The Xmodeler is an advanced multilevel modelling and programming tool. Like other multilevel modelling tools it allows for creating models with an arbitrary number of classification levels. It also supports deep instantiation. Unlike most other tools, the Xmodeler features a common representation of models and code, which enables the execution of models without prior code generation. It also supports the implementation of multilevel DSMLs. Hence, the participants will learn to use a language engineering facility that enables a new generation of application systems, which are integrated with the models they are based on at run-time. Users of these systems are empowered to navigate the conceptual foundation of the software they use, and if needed, adapt it to changing requirements.

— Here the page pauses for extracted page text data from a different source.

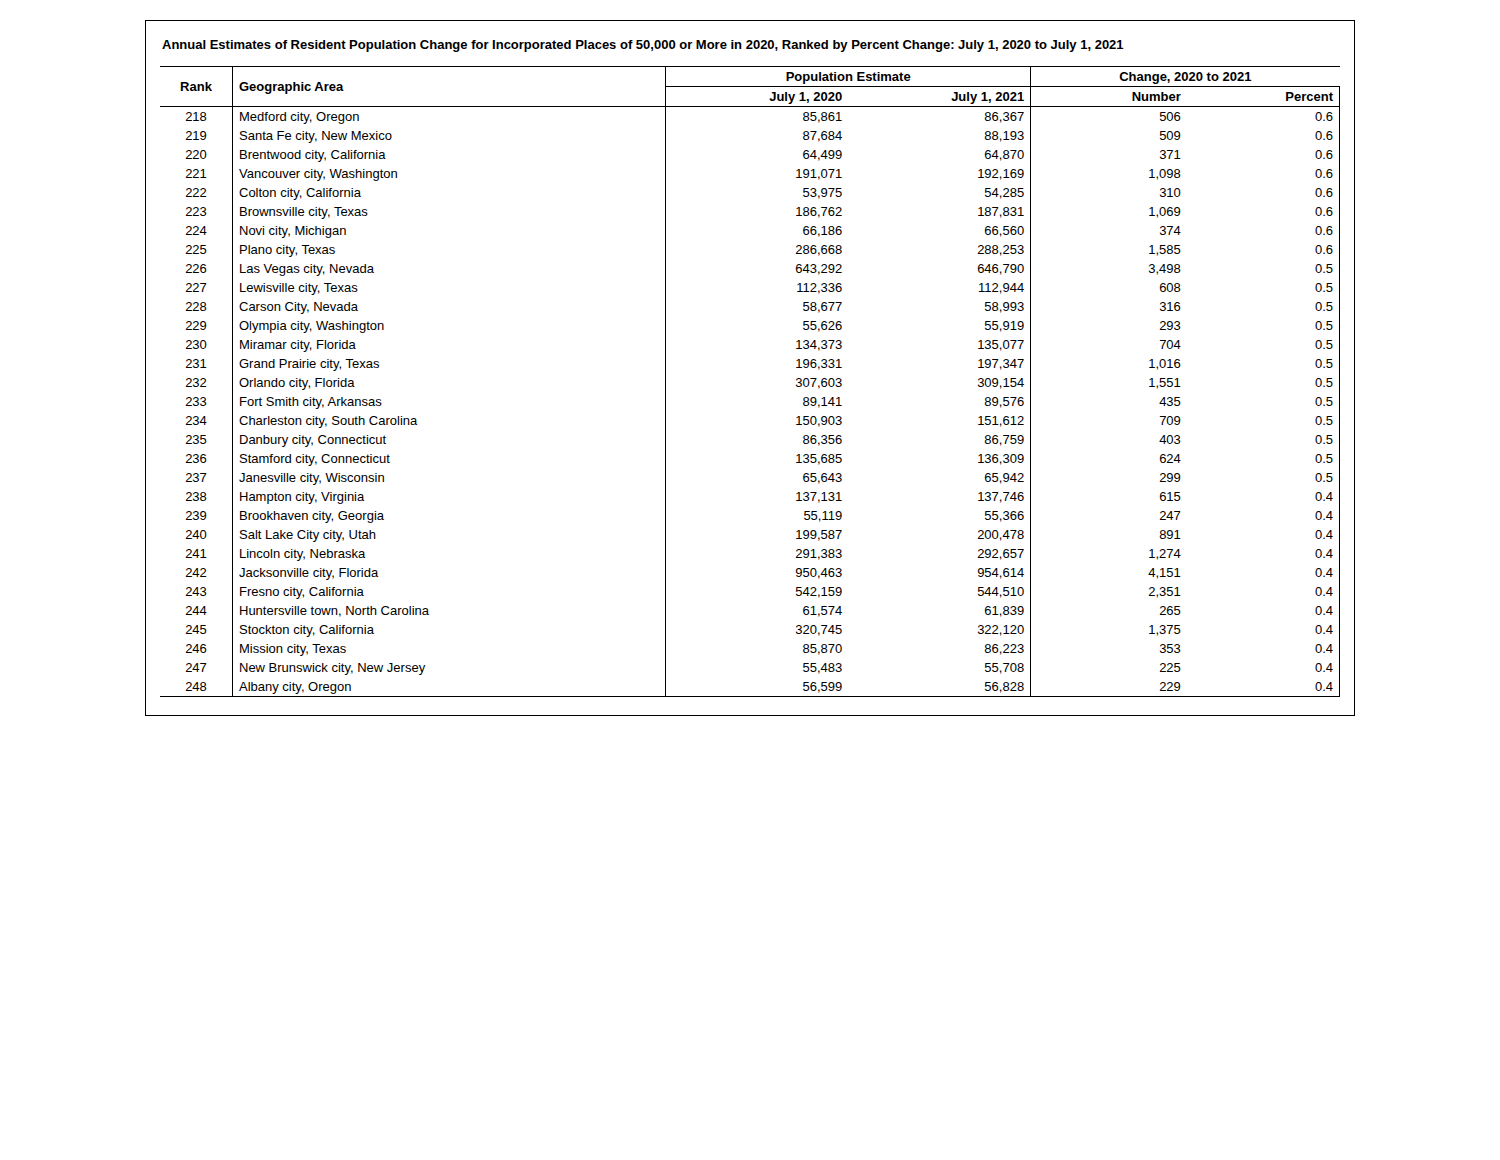Annual Estimates of Resident Population Change for Incorporated Places of 50,000 or More in 2020, Ranked by Percent Change: July 1, 2020 to July 1, 2021
| Rank | Geographic Area | Population Estimate | Change, 2020 to 2021 |
| --- | --- | --- | --- |
| July 1, 2020 | July 1, 2021 | Number | Percent |
| 218 | Medford city, Oregon | 85,861 | 86,367 | 506 | 0.6 |
| 219 | Santa Fe city, New Mexico | 87,684 | 88,193 | 509 | 0.6 |
| 220 | Brentwood city, California | 64,499 | 64,870 | 371 | 0.6 |
| 221 | Vancouver city, Washington | 191,071 | 192,169 | 1,098 | 0.6 |
| 222 | Colton city, California | 53,975 | 54,285 | 310 | 0.6 |
| 223 | Brownsville city, Texas | 186,762 | 187,831 | 1,069 | 0.6 |
| 224 | Novi city, Michigan | 66,186 | 66,560 | 374 | 0.6 |
| 225 | Plano city, Texas | 286,668 | 288,253 | 1,585 | 0.6 |
| 226 | Las Vegas city, Nevada | 643,292 | 646,790 | 3,498 | 0.5 |
| 227 | Lewisville city, Texas | 112,336 | 112,944 | 608 | 0.5 |
| 228 | Carson City, Nevada | 58,677 | 58,993 | 316 | 0.5 |
| 229 | Olympia city, Washington | 55,626 | 55,919 | 293 | 0.5 |
| 230 | Miramar city, Florida | 134,373 | 135,077 | 704 | 0.5 |
| 231 | Grand Prairie city, Texas | 196,331 | 197,347 | 1,016 | 0.5 |
| 232 | Orlando city, Florida | 307,603 | 309,154 | 1,551 | 0.5 |
| 233 | Fort Smith city, Arkansas | 89,141 | 89,576 | 435 | 0.5 |
| 234 | Charleston city, South Carolina | 150,903 | 151,612 | 709 | 0.5 |
| 235 | Danbury city, Connecticut | 86,356 | 86,759 | 403 | 0.5 |
| 236 | Stamford city, Connecticut | 135,685 | 136,309 | 624 | 0.5 |
| 237 | Janesville city, Wisconsin | 65,643 | 65,942 | 299 | 0.5 |
| 238 | Hampton city, Virginia | 137,131 | 137,746 | 615 | 0.4 |
| 239 | Brookhaven city, Georgia | 55,119 | 55,366 | 247 | 0.4 |
| 240 | Salt Lake City city, Utah | 199,587 | 200,478 | 891 | 0.4 |
| 241 | Lincoln city, Nebraska | 291,383 | 292,657 | 1,274 | 0.4 |
| 242 | Jacksonville city, Florida | 950,463 | 954,614 | 4,151 | 0.4 |
| 243 | Fresno city, California | 542,159 | 544,510 | 2,351 | 0.4 |
| 244 | Huntersville town, North Carolina | 61,574 | 61,839 | 265 | 0.4 |
| 245 | Stockton city, California | 320,745 | 322,120 | 1,375 | 0.4 |
| 246 | Mission city, Texas | 85,870 | 86,223 | 353 | 0.4 |
| 247 | New Brunswick city, New Jersey | 55,483 | 55,708 | 225 | 0.4 |
| 248 | Albany city, Oregon | 56,599 | 56,828 | 229 | 0.4 |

On paradoxes, robots and autonomous systems - conceptual model or losing control? Opher Etzion

Autonomous systems become an increasing part of the state of the practice. Driverless cars, autonomous systems within the human body, agriculture artificial workers and many others are emerging and changing life, as we have known it.
The planning and development of such systems is a blend between more traditional planning of intelligent systems, and self-adaptation of the system in a manner that its planner can neither predict nor understand.
In the tutorial we’ll discuss the conceptual components of autonomous systems, will look at examples in different areas of life, discuss the major dilemmas and see how the dilemma start with  the notion of paradox. 
The tutorial will also look at risks and dilemmas.

Teaching Conceptual Modelling: How can I improve? Monique Snoeck, Estefanía Serral Asensio, and Daria Bogdanova

Learning conceptual modeling (CM) is very hard for the simple reason that CM is a complex learning task, i.e., multiple solutions exist for a single problem and multiple paths exist to arrive at a single solution. Students are therefore often unsure, asking their teachers for feedback: “Am I doing it right?”. But also teachers are often wondering about the best approach to teach CM, wondering if they are doing it right.

This is not surprising, as teaching CM requires teaching a wide variety of skills ranging from “simple” skills, such as the ability to remember a modelling notation, to “complex” skills, such as the ability to translate a text description into a representative conceptual model. Determining the most adequate teaching method requires proper scaffolding and integration of learning goals and the use of timely feedback, and is therefore far from evident.

The aim of this tutorial is to provide the attendants with:
– an understanding of how conceptual modelling learning outcomes can be scaffolded based on Bloom’s taxonomy;
– a number of examples of assessments (exercises, quizzes and questions) to test CM knowledge at the different levels of this taxonomy;
– an overview of different types of feedback, and how these can be used to sustain the learning process.

We target a broad audience (faculty staff, professional industry educators, practitioners, researchers, students) that want to obtain/improve their skills in the domain of teaching conceptual modeling. Basic knowledge of conceptual modeling with ER or UML is required to attend the tutorial.

The tutorial will make use of a mix of lecturing (using powerpoint and beamer) and interactions with the participants using their smartphone, tablet or PC. The material used for the tutorial will be available to the participants as a free download.